* _Exercise description_
An exact copy of the records below is needed, with every picture left out.

(Content revision data)
——————————

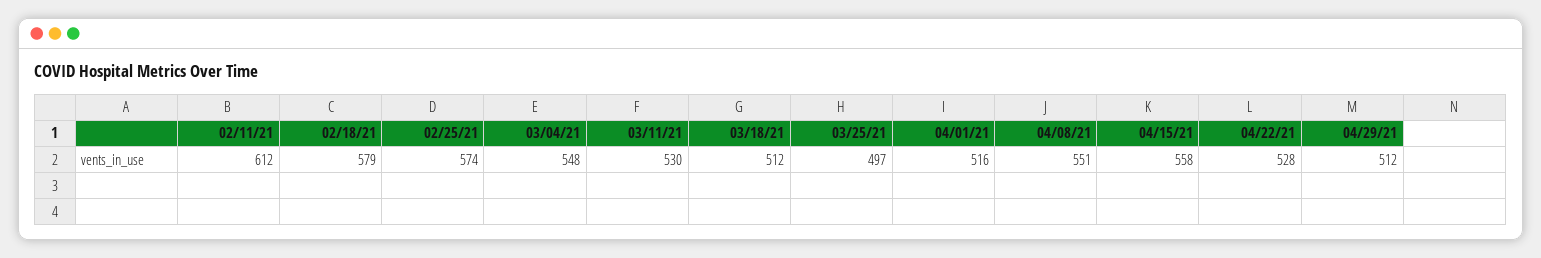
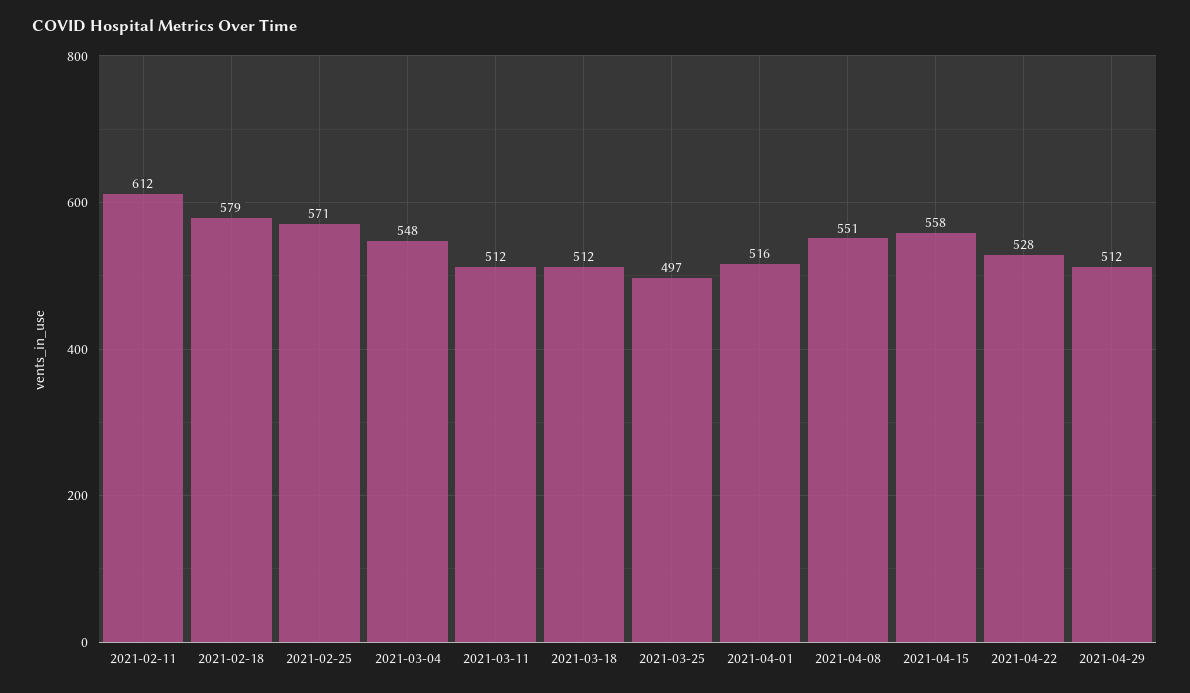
  {
    "02/11/21": 612,
    "02/18/21": 579,
-   "02/25/21": 574,
+   "02/25/21": 571,
    "03/04/21": 548,
-   "03/11/21": 530,
+   "03/11/21": 512,
    "03/18/21": 512,
    "03/25/21": 497,
    "04/01/21": 516,
    "04/08/21": 551,
    "04/15/21": 558,
    "04/22/21": 528,
    "04/29/21": 512
  }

——————————

* _Solution for this task_
  {
    "02/11/21": 612,
    "02/18/21": 579,
-   "02/25/21": 574,
+   "02/25/21": 571,
    "03/04/21": 548,
-   "03/11/21": 530,
+   "03/11/21": 512,
    "03/18/21": 512,
    "03/25/21": 497,
    "04/01/21": 516,
    "04/08/21": 551,
    "04/15/21": 558,
    "04/22/21": 528,
    "04/29/21": 512
  }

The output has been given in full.